= Co-coaching =

Co-coaching is a structured practice of coaching that involves peers alike with the ultimate goal of gaining peer knowledge in learning how to coach or bettering their coaching techniques. This is usually done with one peer being the coach while the other peer is the coachee and vice versa during a set amount of time. This technique enables each peer to receive constructive criticism, or even praise, from one another and also creates a better foundation for coaching. This practice of co-coaching is especially important in the development within management and sports, as leadership skills are a priority.

== Forms ==
There are many different forms of co-coaching that one can practice. One form involves each individual taking turns as the coach in half hour sessions. With this example, the coach coaches the coachee for a half hour, while the coachee is being coached. During this time, the coach practices their coaching techniques, while the coachee ultimately gives feedback to the coach on how they are doing (both good and bad). After the coach finishes, the coach becomes the coachee and the previous coachee becomes the coach. This process of half hour sessions utilizes a quick feedback tool for self development in coaching. Even though this is one form, other forms with the basic technique of a coach and coachee are applicable so long as each person gets their turn and receives feedback on their own performance from the other individual.

== Sociology ==
Learning from another person, and vice versa, has proven to show a sociological impact in the learning stages. As one learns in a co-coaching environment, the person may feel an ease to learning because of a much more relaxed stage, compared to that of only being coached where they may feel more pressure. Since there is an easement in this learning process, information can easily be addressed from person to person. This can have a strong impact on the person when it comes to the learning process, but also it can have its drawbacks.
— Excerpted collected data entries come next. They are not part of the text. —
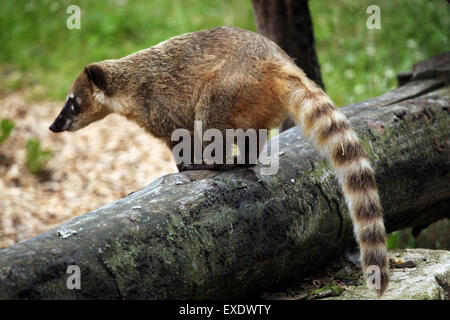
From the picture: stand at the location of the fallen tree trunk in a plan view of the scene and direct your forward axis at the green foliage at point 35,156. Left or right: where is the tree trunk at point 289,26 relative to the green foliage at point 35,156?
right

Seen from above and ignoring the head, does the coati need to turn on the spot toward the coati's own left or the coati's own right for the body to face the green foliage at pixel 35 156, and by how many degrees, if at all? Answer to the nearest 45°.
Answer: approximately 45° to the coati's own right

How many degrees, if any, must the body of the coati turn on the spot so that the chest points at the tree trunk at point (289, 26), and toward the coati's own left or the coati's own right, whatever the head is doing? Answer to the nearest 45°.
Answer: approximately 90° to the coati's own right

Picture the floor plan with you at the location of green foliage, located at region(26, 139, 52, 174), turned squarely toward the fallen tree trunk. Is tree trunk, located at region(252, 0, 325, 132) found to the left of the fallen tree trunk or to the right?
left

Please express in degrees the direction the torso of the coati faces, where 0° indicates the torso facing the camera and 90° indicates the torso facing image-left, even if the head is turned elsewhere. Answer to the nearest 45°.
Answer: approximately 90°

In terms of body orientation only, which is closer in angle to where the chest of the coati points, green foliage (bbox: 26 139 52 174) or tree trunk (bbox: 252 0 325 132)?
the green foliage
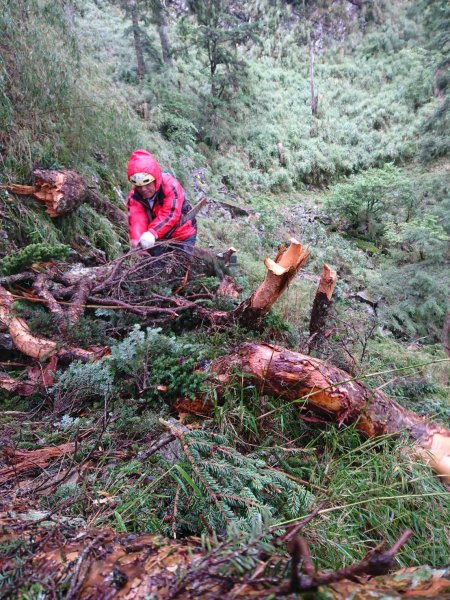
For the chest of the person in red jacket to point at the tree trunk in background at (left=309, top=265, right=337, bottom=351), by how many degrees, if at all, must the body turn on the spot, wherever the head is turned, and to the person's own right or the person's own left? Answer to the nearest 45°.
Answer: approximately 90° to the person's own left

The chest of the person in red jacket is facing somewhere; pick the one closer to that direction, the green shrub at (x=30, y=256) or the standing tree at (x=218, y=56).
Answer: the green shrub

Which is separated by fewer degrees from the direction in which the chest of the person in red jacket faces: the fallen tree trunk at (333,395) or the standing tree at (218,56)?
the fallen tree trunk

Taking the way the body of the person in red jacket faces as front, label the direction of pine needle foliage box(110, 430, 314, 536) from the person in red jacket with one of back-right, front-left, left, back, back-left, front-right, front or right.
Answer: front-left

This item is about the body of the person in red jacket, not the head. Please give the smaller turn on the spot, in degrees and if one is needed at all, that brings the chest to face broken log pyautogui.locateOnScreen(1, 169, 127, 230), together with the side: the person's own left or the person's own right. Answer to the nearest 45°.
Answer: approximately 90° to the person's own right

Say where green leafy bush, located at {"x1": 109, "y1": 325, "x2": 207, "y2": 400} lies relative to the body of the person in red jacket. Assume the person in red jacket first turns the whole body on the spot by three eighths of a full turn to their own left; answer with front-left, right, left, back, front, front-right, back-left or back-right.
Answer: right

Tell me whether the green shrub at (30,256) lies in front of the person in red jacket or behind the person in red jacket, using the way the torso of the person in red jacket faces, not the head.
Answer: in front

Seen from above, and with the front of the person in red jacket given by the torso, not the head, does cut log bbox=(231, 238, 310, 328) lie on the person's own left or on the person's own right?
on the person's own left

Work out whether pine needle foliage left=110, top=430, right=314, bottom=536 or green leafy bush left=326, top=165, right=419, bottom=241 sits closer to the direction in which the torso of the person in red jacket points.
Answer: the pine needle foliage

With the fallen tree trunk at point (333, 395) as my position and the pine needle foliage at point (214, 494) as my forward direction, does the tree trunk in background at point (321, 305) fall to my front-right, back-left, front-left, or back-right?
back-right

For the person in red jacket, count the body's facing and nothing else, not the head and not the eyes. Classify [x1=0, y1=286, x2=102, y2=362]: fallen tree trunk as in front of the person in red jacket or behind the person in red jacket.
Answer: in front

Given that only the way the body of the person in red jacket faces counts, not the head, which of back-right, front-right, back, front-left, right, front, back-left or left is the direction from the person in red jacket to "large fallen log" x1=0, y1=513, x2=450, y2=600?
front-left

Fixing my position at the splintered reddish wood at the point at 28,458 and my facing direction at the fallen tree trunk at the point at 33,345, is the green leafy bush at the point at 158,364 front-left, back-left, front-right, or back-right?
front-right

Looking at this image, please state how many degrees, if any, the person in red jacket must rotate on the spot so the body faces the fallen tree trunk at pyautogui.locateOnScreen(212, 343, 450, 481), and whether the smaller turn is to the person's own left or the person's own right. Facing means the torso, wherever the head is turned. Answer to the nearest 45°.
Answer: approximately 45° to the person's own left

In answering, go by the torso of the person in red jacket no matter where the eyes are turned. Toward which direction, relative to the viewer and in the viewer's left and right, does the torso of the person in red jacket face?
facing the viewer and to the left of the viewer
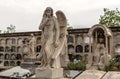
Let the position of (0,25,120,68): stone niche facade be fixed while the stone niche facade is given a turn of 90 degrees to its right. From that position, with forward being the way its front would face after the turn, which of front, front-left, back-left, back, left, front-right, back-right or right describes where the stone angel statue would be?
left

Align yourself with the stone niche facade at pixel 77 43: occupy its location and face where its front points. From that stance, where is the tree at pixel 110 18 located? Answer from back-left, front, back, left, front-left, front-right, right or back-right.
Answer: back-left

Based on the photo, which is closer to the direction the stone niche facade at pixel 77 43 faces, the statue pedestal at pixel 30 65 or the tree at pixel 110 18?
the statue pedestal

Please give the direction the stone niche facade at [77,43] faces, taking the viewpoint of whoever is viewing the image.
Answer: facing the viewer
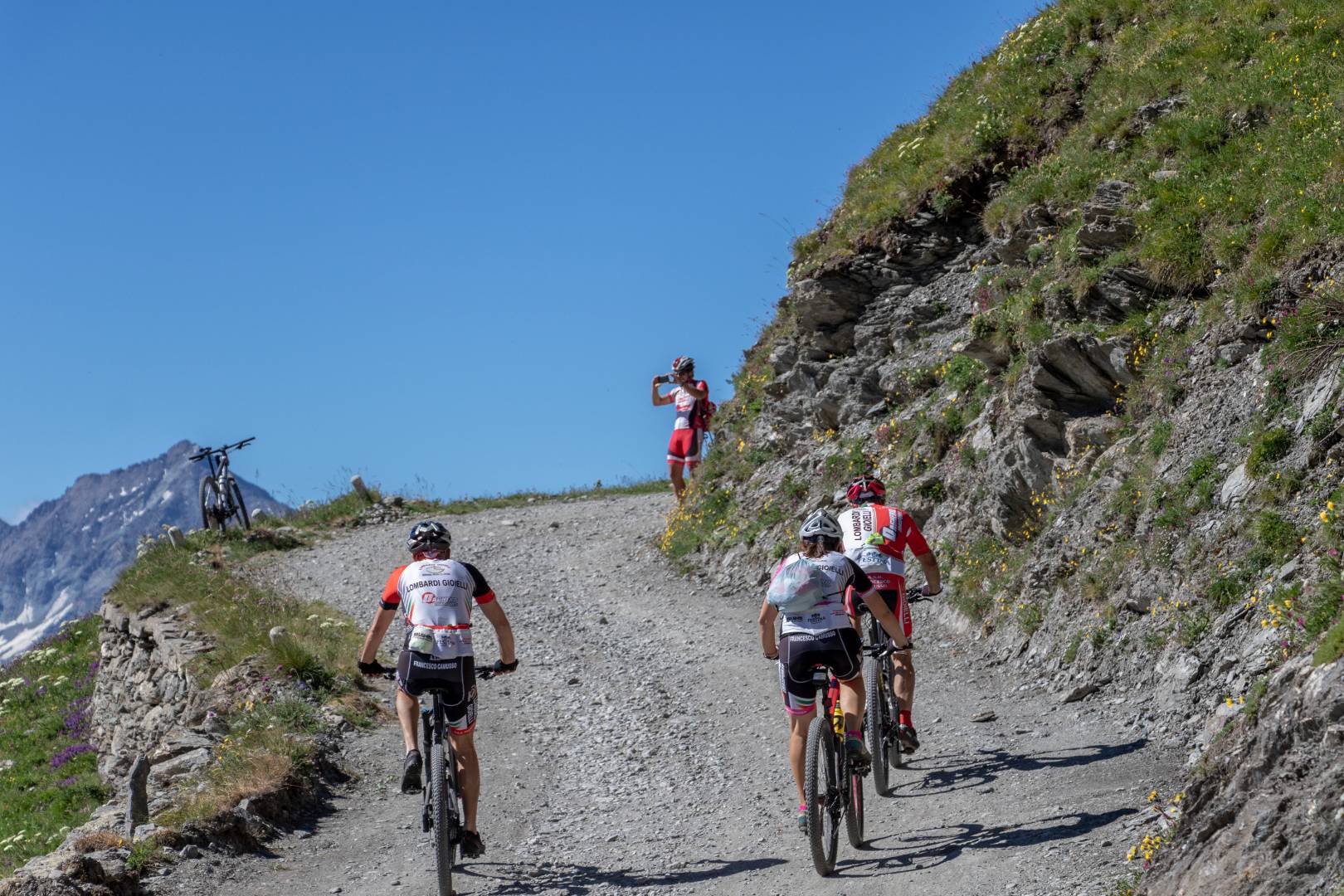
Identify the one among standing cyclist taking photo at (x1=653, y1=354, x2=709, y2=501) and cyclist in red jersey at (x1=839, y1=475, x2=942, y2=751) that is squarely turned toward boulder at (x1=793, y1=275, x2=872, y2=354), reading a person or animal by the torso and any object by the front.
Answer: the cyclist in red jersey

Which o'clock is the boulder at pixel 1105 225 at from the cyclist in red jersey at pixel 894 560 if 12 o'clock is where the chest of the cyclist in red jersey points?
The boulder is roughly at 1 o'clock from the cyclist in red jersey.

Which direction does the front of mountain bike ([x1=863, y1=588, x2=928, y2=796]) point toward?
away from the camera

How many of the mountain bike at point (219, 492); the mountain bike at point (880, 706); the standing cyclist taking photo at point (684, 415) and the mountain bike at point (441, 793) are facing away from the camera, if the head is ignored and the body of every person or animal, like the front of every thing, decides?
2

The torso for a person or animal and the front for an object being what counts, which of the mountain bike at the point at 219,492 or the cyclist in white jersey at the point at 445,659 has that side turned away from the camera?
the cyclist in white jersey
Since it is a more relaxed coaching method, the coach is able to make more mistakes, thus having the potential to hurt or slow down the learning method.

Not only can co-coaching be viewed as a sociological aspect, but it can also be categorized in the behavioral terminology as well. Since the coach and coachee are learning coaching techniques from one another, their behavior to the matter is also being altered. The easiness of each person learning and teaching each other can be an appreciated form that others may use and respond to willingly. This approach allows the user to integrate their technique into something they see fit, while at the same time advancing their own skills and mindset as they become the coach/coachee.
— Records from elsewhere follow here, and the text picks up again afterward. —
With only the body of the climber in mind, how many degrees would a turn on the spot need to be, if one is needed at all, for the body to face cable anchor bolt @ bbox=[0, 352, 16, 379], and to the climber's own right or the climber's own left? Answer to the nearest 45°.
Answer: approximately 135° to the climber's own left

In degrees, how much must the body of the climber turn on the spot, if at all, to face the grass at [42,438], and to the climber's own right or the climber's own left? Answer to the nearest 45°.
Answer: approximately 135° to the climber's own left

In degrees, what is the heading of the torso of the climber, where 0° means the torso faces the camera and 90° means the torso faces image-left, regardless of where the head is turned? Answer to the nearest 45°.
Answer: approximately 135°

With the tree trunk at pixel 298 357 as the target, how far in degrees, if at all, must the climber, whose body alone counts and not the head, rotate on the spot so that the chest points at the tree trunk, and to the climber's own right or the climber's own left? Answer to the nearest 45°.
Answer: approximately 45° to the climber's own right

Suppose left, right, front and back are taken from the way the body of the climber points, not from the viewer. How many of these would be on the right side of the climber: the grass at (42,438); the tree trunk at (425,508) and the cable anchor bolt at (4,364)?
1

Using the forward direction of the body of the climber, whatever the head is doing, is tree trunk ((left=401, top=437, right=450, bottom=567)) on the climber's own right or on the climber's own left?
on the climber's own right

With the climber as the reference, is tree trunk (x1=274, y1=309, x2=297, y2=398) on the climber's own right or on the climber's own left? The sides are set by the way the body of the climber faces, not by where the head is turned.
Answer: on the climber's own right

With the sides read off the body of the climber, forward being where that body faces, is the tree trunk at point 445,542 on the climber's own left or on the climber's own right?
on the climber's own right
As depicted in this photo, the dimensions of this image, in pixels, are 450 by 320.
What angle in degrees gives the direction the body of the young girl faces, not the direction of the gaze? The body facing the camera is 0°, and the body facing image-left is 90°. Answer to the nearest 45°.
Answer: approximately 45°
As one might use co-coaching as a personal learning experience, co-coaching can also be used as a tool to study people involving the learning process and a working environment. Social scientists can use co-coaching to study the sociological impact that it has on a person, or a group as a whole. As coaching presents itself as one of the key factors in success, learning the basic techniques to guide another person is essential in the development and achievement that results in coaching. The entire learning process between coaching and learning is what social scientists deem the most important to further advance the learning of human beings on a social status.
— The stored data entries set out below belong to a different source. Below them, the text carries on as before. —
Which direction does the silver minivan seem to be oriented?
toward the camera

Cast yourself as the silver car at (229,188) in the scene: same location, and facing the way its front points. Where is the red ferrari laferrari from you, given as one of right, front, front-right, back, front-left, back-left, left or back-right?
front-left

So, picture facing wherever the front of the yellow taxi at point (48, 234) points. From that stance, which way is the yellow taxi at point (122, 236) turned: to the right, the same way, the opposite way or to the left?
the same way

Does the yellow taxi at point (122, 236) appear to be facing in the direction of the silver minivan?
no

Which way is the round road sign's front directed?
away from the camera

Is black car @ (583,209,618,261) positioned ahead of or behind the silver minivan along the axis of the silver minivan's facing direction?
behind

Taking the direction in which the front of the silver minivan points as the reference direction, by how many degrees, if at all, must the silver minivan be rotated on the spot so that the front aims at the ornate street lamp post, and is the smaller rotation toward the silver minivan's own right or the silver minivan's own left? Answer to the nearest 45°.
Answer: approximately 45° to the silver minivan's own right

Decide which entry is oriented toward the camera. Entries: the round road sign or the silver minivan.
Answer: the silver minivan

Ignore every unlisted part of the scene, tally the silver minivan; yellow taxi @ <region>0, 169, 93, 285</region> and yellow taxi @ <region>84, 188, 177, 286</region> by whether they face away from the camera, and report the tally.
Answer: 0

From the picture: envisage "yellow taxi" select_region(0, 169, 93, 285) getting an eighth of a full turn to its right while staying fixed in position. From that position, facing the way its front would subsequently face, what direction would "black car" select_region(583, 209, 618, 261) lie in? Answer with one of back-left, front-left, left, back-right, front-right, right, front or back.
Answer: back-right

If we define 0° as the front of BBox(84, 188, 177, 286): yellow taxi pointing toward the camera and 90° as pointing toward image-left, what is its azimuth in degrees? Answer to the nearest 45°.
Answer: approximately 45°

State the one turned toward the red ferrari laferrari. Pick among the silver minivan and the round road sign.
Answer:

Experiments can even be done to determine the best method when dealing with co-coaching. The coach and coachee are valuable resources in understanding the correlation between the two and how each one advances the other. As one would usually prove this to be the case as in a face to face altercation, another way this technique could be distributed and tested could be that of the phone and internet. This way would furthermore advance the social science of learning in a modern-day way and could potentially create a futuristic way in the way people learn.